## Exercise set
(1) Answer these questions using the passage about the NIRC2 camera:
(a) Which adaptive optics system does NIRC2 work in combination with?
(b) What is NIRC2 probably best known for helping to provide?
(c) What do astronomers use NIRC2 to map?
(2) Reproduce word for word the portion of the passage about the NIRC2 camera starting at "The Near-Infrared Camera, second" and ending at "of distant galaxies.".
(3) Translate this sentence from the passage about the NIRC2 camera into Spanish: "NIRC2 is probably best known for helping to provide definitive proof of a central massive black hole at the center of our galaxy."

## Selected passage
---+---

The Near-Infrared Camera, second generation (NIRC2) works in combination with the Keck II adaptive optics system to obtain very sharp images at near-infrared wavelengths, achieving spatial resolutions comparable to or better than those achieved by the Hubble Space Telescope at optical wavelengths. NIRC2 is probably best known for helping to provide definitive proof of a central massive black hole at the center of our galaxy. Astronomers also use NIRC2 to map surface features of solar system bodies, detect planets orbiting other stars, and study detailed morphology of distant galaxies.

---+---

## Data to examine
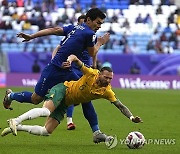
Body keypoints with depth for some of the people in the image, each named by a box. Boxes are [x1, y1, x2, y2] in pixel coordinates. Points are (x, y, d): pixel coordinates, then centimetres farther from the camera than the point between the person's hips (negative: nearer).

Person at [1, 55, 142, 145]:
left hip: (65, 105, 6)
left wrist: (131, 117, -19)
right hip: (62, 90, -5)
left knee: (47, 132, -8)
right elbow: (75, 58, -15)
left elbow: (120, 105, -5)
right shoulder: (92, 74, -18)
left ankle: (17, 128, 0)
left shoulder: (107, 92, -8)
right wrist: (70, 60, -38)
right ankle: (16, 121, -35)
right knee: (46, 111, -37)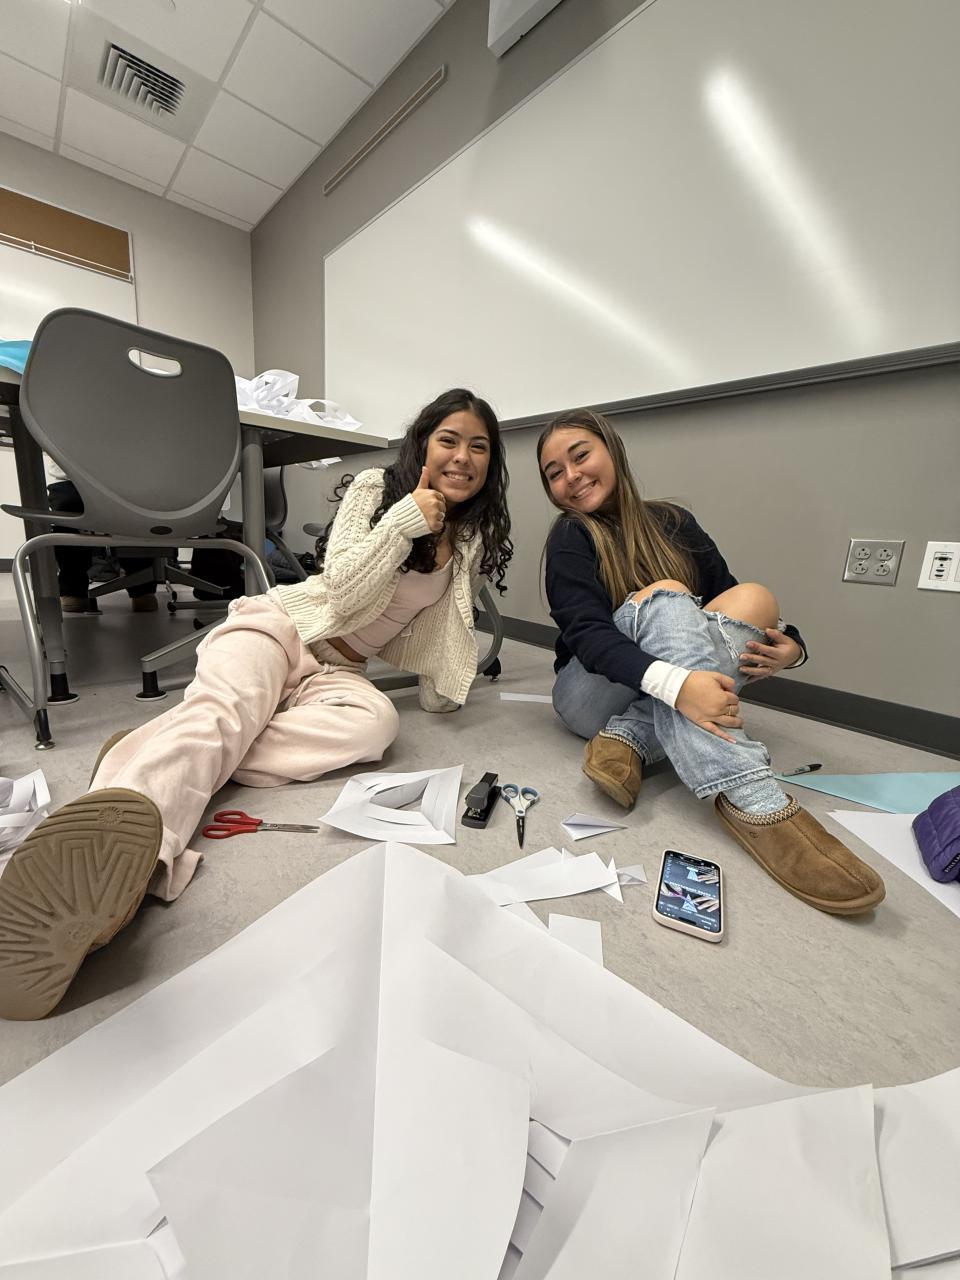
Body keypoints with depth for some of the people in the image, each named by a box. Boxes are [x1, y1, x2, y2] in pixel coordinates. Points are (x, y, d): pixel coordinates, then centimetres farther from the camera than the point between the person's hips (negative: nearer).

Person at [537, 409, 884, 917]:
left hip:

---+---

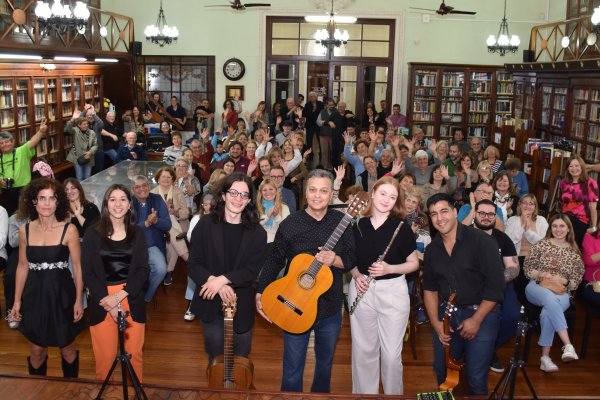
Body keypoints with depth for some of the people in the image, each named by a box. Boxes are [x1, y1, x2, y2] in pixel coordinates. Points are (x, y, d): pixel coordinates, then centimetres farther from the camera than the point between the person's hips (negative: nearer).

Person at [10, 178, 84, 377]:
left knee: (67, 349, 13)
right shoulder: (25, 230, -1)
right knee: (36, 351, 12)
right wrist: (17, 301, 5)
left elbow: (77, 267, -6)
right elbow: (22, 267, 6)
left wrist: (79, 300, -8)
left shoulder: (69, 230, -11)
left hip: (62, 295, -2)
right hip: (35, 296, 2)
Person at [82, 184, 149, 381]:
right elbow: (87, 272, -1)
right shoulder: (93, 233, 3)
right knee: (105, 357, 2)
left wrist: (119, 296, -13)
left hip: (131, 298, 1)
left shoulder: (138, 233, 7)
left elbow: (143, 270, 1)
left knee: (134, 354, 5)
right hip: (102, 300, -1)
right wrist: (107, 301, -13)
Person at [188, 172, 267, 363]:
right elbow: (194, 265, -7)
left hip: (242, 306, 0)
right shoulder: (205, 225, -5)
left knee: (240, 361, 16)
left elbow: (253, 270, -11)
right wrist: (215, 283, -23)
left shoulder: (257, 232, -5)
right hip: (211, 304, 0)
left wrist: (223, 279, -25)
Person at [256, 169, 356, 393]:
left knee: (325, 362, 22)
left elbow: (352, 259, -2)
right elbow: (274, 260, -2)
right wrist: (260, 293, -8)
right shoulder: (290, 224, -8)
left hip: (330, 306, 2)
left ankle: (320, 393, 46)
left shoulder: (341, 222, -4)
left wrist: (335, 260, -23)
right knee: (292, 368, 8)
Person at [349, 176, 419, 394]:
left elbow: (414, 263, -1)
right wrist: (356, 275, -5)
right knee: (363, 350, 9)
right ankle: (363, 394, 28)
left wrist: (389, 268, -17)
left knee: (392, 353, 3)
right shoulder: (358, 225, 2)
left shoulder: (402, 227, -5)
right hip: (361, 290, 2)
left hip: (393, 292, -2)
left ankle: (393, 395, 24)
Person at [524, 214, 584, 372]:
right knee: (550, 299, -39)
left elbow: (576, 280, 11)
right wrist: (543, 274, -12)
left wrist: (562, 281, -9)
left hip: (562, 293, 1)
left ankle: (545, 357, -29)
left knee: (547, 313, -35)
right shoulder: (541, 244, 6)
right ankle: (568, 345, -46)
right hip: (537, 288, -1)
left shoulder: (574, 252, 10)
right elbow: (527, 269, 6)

---+---

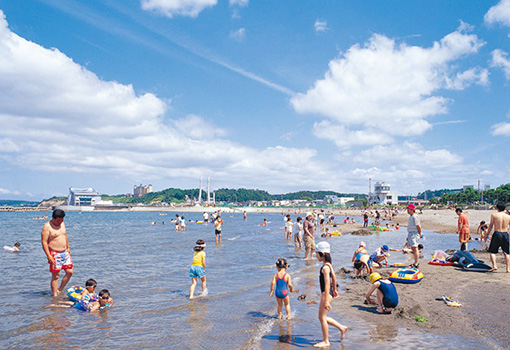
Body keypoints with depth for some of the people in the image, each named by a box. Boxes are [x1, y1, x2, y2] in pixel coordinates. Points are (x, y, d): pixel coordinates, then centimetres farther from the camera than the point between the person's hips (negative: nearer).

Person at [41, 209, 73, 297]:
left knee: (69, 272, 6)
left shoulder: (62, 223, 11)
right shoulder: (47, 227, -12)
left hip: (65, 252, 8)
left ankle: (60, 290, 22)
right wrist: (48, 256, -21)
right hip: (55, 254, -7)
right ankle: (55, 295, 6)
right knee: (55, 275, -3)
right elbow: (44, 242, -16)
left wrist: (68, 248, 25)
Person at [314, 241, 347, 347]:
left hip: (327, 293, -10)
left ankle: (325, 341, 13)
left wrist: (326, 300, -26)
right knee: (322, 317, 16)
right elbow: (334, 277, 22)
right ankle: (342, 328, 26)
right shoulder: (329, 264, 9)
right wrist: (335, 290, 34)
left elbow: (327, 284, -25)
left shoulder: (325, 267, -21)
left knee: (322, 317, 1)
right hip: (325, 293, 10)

---+---

## Results of the exercise
(1)
(a) The Keck II adaptive optics system.
(b) Definitive proof of a central massive black hole at the center of our galaxy.
(c) Surface features of solar system bodies.

(2)
The Near-Infrared Camera, second generation (NIRC2) works in combination with the Keck II adaptive optics system to obtain very sharp images at near-infrared wavelengths, achieving spatial resolutions comparable to or better than those achieved by the Hubble Space Telescope at optical wavelengths. NIRC2 is probably best known for helping to provide definitive proof of a central massive black hole at the center of our galaxy. Astronomers also use NIRC2 to map surface features of solar system bodies, detect planets orbiting other stars, and study detailed morphology of distant galaxies.

(3) Probablemente, NIRC2 es conocido sobre todo por haber ayudado a aportar la prueba definitiva de un agujero negro masivo central en el centro de nuestra galaxia.